Kamis, 06 Maret 2014

Sekeping Cerita di Kalimasada




Sebelumnya tak pernah terpikir olehku. Menjadi bagian dalam barisan ini, barisan yang membuatku merasakan lebih kuat dan bahagia dari diriku sebelumnya. Banyak perubahan yang ku rasa pada diriku. Di sini ku dapatkan banyak tempaan, tekanan dan banyak proses  yang membuatku merasa lebih hidup. Memang setiap proses yang mantap akan menghasilkan sesuatu yang baik. Seperti proses terjadinya intan, ia harus dibuat dengan tekanan dan suhu yang tinggi agar ia menjadi intan yang indah dan berkilauan.
Desember 2012  adalah permulaan dari semuanya. Awal yang ku awali dengan langkah kecil ini, langkah untuk jalan cinta ini. Saat tangan kananku dan tangan kananmu menyatu. Tanganku digenggam erat olehmu, mbak-mbak kakak tingkat di kampusku. Mbak-mbak yang terlihat begitu anggun dengan pakaian takwanya, dengan kain panjang  yang terbalut di tubuhnya dengan rapi. Semburat senyum yang cantik selalu muncul ketika bertemu dengan wajahku. Itu awal semua hariku yang baru. Aku melihat iman di dalam diri mereka. Aku melihat ketaatan mereka. Melihat itu, dalam hatiku aku ingin menjadi bagian mereka.

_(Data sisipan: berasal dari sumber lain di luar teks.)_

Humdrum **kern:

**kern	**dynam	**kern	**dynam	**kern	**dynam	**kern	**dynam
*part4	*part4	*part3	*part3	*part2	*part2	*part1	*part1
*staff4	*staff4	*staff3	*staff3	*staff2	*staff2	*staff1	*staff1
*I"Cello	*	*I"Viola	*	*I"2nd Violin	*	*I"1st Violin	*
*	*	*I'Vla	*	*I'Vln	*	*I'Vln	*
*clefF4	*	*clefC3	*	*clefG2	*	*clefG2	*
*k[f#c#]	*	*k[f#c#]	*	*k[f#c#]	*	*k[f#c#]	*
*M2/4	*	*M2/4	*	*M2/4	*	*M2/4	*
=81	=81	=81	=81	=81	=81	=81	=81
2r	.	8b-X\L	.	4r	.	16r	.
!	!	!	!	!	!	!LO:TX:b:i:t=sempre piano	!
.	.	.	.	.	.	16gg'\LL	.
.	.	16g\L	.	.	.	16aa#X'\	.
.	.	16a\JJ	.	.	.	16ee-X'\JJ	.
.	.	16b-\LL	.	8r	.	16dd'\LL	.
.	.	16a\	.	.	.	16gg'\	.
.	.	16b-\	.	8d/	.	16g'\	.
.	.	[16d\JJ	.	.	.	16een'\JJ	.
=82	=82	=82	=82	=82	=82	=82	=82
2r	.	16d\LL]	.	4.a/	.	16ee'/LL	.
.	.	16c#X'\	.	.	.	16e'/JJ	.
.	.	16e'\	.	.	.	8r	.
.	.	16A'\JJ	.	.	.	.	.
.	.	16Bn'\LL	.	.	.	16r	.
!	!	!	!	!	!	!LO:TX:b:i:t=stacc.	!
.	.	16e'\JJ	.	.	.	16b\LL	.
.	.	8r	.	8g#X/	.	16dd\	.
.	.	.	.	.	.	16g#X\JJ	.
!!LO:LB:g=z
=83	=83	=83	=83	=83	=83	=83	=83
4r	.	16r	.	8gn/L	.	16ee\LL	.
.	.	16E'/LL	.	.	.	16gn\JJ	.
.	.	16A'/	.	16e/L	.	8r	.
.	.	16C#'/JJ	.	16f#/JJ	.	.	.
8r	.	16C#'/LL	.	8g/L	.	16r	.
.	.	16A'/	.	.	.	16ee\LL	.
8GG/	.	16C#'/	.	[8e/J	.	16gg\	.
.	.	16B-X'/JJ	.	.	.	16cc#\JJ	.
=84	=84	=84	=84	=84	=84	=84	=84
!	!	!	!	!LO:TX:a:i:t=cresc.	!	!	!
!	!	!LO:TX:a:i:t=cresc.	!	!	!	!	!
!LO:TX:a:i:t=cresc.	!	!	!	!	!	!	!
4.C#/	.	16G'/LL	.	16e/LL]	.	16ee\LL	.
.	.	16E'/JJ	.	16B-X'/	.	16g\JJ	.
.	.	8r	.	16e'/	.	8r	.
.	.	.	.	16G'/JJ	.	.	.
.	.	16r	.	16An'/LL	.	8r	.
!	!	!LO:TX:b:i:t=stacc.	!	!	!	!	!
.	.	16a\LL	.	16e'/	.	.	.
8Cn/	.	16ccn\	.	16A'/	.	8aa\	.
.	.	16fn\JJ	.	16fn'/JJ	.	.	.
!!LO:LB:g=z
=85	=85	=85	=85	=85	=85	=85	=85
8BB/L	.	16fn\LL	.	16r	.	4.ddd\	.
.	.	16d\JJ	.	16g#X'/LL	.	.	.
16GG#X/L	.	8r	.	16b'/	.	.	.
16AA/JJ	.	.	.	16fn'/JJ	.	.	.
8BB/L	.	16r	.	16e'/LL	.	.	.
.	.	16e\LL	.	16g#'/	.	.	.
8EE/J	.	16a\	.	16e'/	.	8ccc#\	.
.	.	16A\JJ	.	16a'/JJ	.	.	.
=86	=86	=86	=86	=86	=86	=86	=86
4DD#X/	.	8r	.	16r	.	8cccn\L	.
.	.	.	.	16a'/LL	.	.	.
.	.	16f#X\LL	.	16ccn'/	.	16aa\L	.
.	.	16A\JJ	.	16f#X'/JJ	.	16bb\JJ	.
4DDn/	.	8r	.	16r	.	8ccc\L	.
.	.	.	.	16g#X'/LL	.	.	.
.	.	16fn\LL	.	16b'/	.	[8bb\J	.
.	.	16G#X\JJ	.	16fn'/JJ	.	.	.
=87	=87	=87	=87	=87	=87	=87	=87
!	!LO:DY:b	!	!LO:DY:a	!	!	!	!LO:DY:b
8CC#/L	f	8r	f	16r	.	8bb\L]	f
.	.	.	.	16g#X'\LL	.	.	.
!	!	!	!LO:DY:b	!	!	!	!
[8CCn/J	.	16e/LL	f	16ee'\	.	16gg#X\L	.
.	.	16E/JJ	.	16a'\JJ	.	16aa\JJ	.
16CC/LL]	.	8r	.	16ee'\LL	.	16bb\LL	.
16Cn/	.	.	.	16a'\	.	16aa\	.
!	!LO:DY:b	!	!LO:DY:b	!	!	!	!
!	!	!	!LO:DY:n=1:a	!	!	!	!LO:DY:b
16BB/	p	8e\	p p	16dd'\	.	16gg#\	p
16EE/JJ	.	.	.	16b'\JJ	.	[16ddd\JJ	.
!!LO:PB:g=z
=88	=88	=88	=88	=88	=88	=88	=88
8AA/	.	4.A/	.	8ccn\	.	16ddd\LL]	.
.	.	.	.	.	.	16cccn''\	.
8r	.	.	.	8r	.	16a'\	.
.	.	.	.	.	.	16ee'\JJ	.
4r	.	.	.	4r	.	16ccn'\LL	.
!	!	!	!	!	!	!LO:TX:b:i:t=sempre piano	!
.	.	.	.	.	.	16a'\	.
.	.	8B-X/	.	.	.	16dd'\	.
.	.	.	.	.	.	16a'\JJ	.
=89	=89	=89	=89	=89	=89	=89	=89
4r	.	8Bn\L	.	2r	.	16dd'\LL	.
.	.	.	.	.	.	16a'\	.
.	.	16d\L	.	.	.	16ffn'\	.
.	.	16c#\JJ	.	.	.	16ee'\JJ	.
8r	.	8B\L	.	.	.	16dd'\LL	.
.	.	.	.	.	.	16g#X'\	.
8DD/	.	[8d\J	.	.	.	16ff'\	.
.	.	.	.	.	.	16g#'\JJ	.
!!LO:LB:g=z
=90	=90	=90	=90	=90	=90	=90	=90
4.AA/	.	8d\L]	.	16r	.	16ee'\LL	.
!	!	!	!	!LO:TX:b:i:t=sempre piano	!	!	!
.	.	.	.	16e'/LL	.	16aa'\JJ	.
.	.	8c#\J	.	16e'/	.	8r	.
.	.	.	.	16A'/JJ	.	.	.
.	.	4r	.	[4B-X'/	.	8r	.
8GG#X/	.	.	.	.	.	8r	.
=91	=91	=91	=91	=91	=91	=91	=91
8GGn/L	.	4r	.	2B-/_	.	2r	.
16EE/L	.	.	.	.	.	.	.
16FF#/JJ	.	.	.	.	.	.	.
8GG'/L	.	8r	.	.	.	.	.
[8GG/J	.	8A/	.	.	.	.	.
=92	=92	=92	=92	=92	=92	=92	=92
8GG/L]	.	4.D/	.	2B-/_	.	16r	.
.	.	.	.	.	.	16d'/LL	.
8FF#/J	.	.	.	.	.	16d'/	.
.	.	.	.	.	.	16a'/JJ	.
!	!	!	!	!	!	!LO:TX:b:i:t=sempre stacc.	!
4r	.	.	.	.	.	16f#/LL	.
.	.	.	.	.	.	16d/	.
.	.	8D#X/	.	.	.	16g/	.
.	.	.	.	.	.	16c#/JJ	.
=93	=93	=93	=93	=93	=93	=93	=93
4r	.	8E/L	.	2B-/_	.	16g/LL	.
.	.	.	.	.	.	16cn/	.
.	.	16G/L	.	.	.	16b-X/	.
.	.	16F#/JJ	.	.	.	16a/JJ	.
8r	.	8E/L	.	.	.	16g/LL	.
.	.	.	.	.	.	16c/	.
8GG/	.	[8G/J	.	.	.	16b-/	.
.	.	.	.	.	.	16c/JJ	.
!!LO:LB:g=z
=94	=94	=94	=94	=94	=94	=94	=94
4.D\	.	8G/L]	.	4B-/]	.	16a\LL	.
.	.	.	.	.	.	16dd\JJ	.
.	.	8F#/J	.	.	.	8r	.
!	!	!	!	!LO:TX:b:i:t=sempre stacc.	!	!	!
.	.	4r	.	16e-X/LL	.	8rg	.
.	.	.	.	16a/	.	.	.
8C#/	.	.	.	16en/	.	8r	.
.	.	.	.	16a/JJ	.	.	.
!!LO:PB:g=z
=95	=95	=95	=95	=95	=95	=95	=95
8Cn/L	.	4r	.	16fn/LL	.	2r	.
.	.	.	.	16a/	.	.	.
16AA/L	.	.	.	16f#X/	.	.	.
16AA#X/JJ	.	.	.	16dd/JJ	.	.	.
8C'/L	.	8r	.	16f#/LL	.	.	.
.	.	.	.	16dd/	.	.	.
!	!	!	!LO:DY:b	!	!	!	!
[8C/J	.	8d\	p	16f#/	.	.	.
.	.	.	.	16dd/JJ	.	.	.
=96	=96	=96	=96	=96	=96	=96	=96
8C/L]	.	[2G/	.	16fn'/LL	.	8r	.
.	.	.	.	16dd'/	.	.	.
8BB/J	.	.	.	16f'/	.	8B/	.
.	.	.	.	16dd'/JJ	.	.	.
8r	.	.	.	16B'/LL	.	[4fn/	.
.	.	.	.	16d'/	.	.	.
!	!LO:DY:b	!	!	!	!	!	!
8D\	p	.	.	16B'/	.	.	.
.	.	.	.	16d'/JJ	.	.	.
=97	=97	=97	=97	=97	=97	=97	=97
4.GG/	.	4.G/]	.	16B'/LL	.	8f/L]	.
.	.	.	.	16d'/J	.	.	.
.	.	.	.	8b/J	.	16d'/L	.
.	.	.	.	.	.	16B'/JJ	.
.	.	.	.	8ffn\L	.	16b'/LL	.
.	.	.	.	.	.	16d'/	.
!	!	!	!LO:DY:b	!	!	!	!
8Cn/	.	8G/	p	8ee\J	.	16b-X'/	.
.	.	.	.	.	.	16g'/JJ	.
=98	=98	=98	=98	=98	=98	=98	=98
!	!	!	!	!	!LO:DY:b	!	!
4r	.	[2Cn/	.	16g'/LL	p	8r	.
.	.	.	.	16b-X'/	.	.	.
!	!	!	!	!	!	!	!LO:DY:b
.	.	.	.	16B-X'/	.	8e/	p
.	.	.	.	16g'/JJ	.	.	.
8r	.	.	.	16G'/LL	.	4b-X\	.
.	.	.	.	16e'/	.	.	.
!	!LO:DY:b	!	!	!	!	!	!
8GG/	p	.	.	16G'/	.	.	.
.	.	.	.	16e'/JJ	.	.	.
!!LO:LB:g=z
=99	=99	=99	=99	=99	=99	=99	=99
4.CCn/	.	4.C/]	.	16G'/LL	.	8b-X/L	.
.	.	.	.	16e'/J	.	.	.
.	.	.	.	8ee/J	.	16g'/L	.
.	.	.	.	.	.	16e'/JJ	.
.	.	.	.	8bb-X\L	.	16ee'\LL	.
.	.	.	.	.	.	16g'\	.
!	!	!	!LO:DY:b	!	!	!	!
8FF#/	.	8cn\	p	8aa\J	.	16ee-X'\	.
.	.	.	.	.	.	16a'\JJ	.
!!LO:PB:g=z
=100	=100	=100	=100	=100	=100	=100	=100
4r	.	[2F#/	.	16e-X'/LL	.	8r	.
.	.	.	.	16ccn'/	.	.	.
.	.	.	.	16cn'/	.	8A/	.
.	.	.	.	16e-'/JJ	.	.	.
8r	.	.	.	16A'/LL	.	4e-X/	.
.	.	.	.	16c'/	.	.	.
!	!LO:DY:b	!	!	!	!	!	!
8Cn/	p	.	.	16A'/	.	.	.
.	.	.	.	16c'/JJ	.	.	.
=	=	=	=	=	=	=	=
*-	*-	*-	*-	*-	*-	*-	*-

Mereka ingatkan diriku pada-Nya ketika aku lengah. Ada cahaya-Nya saat aku memandang mereka.
Mereka manusia-manusia baru yang ada dalam hidupku. Mereka menginspirasiku dan aku ingin bersama mereka. Mereka pun membawaku ke dalam sebuah keluarga baru, keluarga lain yang hanya ku temui di sini. Rohis Kalimasada. Yah, Kerohanian Islam Mahasiswa Bahasa dan Sastra Indonesia, Universitas Negeri Semarang. Aku masuk rohis, untuk pertama kalinya.
Awal aku di jalan ini, aku hanya ingin mencoba rasanya berorganisasi, dan menjajal sesuatu yang baru yang belum pernah ku dapatkan sebelumnnya, namun ketika ku di sana aku temukan hal yang lebih dari itu, bukan hanya saya mengerti rasanya organisasi, syuro dan lain sebagainya. Tapi di sana ku temukan cinta, keluarga, amanah dan ukhuwah, tentunya empat hal tersebut  berbeda dari biasanya karena semuanya di dasarkan pada-Nya.
Bersua dengan punggawa lain di Kalimasada juga salah satu nikmat indah yang Allah berikan. Bagaimana tidak? Mereka adalah teman dan tim dalam jalan dakwah ini. Jalan yang insyaallah melanjutkan risalah Islam. Melakukan action agar Islam tetap dalam kemurniaanya dan mimpi saya tentunya, saya ingin Islam jaya kembali sebagai peradaban.
Memang di sini, bukan berarti kami orang-orang paling baik di antara semua manusia, karena mahluknya yang paling baik hanya Rasulullah Saw. Di sini kami sama, hanya saja kami saling mengingatkan ketika kami lupa dan terlena dengan dunia.
Dan sekarang sekarang aku sudah benar-benar merasakan cinta di jalan ini. Di jalan dakwahmu. Allah lah yang membawa kami ke dalam jalan ini. Terima kasih Allah, semoga kami bisa istikomah.